Dataset records:

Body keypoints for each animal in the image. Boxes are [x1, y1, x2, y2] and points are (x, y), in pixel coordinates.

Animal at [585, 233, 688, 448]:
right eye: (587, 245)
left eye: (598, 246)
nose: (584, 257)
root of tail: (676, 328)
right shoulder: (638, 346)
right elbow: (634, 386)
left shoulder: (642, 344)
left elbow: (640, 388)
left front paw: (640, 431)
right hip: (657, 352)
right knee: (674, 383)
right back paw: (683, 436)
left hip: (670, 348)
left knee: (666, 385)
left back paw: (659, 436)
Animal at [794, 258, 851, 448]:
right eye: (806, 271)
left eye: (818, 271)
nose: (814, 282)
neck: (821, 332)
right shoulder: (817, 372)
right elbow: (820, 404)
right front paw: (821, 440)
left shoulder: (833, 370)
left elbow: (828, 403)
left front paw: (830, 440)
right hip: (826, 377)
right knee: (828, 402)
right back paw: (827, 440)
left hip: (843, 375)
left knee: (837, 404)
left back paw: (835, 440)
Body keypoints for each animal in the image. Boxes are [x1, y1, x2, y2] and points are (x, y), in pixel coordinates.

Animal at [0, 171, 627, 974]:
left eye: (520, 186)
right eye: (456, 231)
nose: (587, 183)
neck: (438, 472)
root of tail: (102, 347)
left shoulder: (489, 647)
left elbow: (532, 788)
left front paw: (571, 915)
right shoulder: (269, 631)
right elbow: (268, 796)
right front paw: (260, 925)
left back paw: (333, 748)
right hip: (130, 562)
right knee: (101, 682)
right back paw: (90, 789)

--

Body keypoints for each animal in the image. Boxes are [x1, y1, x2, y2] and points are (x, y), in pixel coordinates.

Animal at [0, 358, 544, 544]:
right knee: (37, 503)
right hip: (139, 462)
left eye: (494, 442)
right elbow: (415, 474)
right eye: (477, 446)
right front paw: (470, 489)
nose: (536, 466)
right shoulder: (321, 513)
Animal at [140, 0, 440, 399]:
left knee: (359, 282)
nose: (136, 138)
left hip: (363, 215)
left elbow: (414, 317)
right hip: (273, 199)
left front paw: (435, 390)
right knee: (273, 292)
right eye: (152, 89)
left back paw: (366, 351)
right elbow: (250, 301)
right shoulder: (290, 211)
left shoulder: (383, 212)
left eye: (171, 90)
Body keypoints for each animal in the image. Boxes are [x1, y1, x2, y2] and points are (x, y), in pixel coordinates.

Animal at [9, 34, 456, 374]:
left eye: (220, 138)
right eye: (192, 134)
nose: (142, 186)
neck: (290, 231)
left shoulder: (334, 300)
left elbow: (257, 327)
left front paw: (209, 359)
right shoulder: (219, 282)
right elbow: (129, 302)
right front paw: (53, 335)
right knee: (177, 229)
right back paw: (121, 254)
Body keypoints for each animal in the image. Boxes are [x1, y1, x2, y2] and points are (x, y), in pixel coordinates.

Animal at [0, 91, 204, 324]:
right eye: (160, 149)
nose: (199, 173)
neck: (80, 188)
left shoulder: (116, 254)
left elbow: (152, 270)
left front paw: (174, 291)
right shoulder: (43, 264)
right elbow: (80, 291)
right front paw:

Exercise details: Look through the data above. Find each line with the string "back" and copy it.

Output for this exercise:
right back paw: (683, 436)
left back paw: (659, 436)
right back paw: (827, 440)
left back paw: (835, 440)
left back paw: (333, 748)
right back paw: (90, 789)
left back paw: (366, 351)
right back paw: (121, 254)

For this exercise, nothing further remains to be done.